Source text:
Content starts
If you use your vehicle during a volunteer service for a charitable organization, the IRS allows you to take a $.14 per mile deduction for the tax year 2006. This applies for non-Katrina related activities. For Hurricane Katrina related activities, the mileage rate deduction allowed changes to $.32 per mile. This special Katrina rate mileage rate will not apply after 2006 – for your information.
If you lease your vehicle and use it for business purposes, the IRS allows the standard mileage allowance of $.445 per mile for tax year 2006. You must use the rate for the entire lease period or not at all.
Whenever you use your vehicle for business use, you have your choice of taking either a standard mileage allowance (standard fixed rate of $.445 per mile) or the actual operating costs of your vehicle. Operating costs include mileage, gas, and repairs – among other items. NOTE: It is important to note that if you choose to use the actual method in the first year you put your car into business use, you cannot change to the standard mileage allowance rate in later years. You must choose to use the standard allowance mileage rate in the first year you put your vehicle in business use to use the method in later years.
Content ends
Records shown:
Content starts
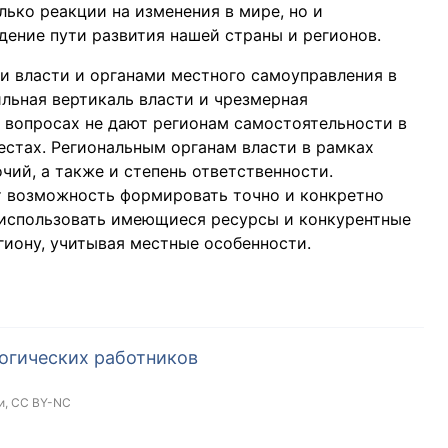
ько реакции на изменения в мире, но и
дение пути развития нашей страны и регионов.
и власти и органами местного самоуправления в
ильная вертикаль власти и чрезмерная
 вопросах не дают регионам самостоятельности в
естах. Региональным органам власти в рамках
ий, а также и степень ответственности.
т возможность формировать точно и конкретно
 использовать имеющиеся ресурсы и конкурентные
иону, учитывая местные особенности.
огических работников
и,
CC BY-NC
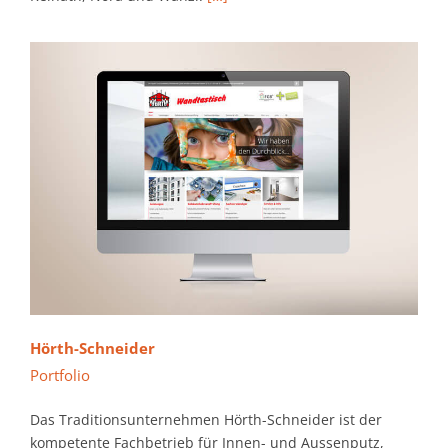
Hörth-Schneider
Portfolio
Das Traditionsunternehmen Hörth-Schneider ist der
kompetente Fachbetrieb für Innen- und Aussenputz,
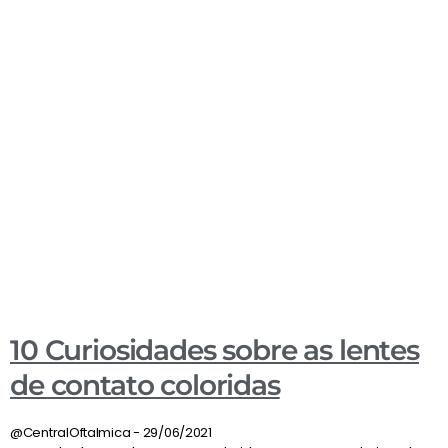
10 Curiosidades sobre as lentes
de contato coloridas
@CentralOftalmica
29/06/2021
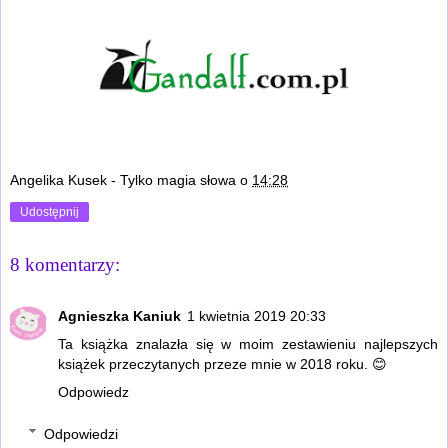
Angelika Kusek - Tylko magia słowa
o
14:28
Udostępnij
8 komentarzy:
Agnieszka Kaniuk
1 kwietnia 2019 20:33
Ta książka znalazła się w moim zestawieniu najlepszych
książek przeczytanych przeze mnie w 2018 roku. 😊
Odpowiedz
Odpowiedzi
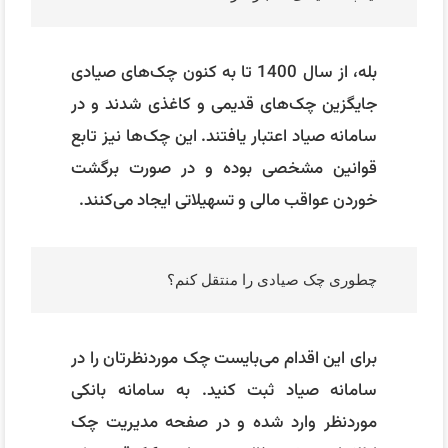
بله، از سال 1400 تا به کنون چک‌های صیادی
جایگزین چک‌های قدیمی و کاغذی شدند و در
سامانه صیاد اعتبار یافتند. این چک‌ها نیز تابع
قوانین مشخصی بوده و در صورت برگشت
خوردن عواقب مالی و تسهیلاتی ایجاد می‌کنند.
چطوری چک صیادی را منتقل کنم؟
برای این اقدام می‌بایست چک موردنظرتان را در
سامانه صیاد ثبت کنید. به سامانه بانکی
موردنظر وارد شده و در صفحه مدیریت چک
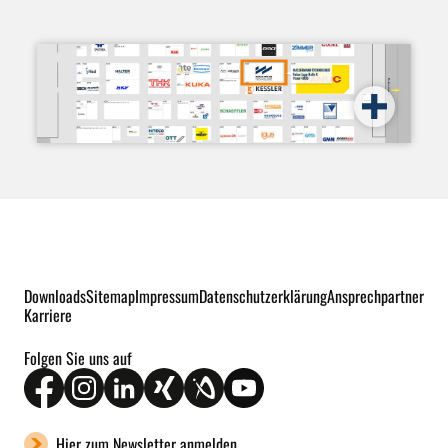
Downloads
Sitemap
Impressum
Datenschutzerklärung
Ansprechpartner
Karriere
Folgen Sie uns auf
Hier zum Newsletter anmelden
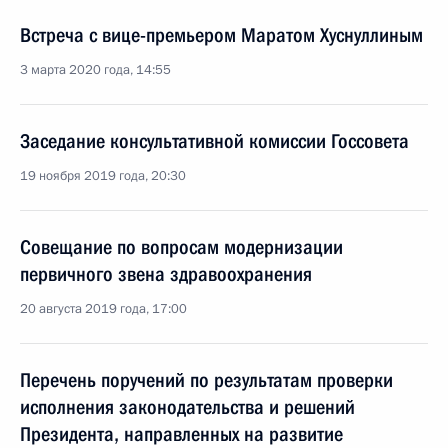
Встреча с вице-премьером Маратом Хуснуллиным
3 марта 2020 года, 14:55
Заседание консультативной комиссии Госсовета
19 ноября 2019 года, 20:30
Совещание по вопросам модернизации
первичного звена здравоохранения
20 августа 2019 года, 17:00
Перечень поручений по результатам проверки
исполнения законодательства и решений
Президента, направленных на развитие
Content ends
Set of tasks:
1. Using the text on mileage deductions, answer each question:
(a) What per-mile rate applies to charity volunteer driving related to Hurricane Katrina in 2006?
(b) For how long must the standard mileage allowance be used on a leased vehicle used for business?
(c) Which three operating costs does the text name?
2. Decide whether each statement agrees with the text on mileage deductions. Give yes or no, and quote the words from the text that decide it.
(a) The special Katrina mileage rate continues to apply after 2006.
(b) Driving for a charity that is not related to Katrina can be deducted at $.14 per mile for 2006.
(c) A person who uses the actual method in the first year of business use can switch to the standard mileage allowance in a later year.

Per-task outputs:
1.
(a) $.32 per mile.
(b) For the entire lease period, or not at all.
(c) Mileage, gas, and repairs.

2.
(a) No: "This special Katrina rate mileage rate will not apply after 2006"
(b) Yes: "the IRS allows you to take a $.14 per mile deduction for the tax year 2006. This applies for non-Katrina related activities."
(c) No: "you cannot change to the standard mileage allowance rate in later years"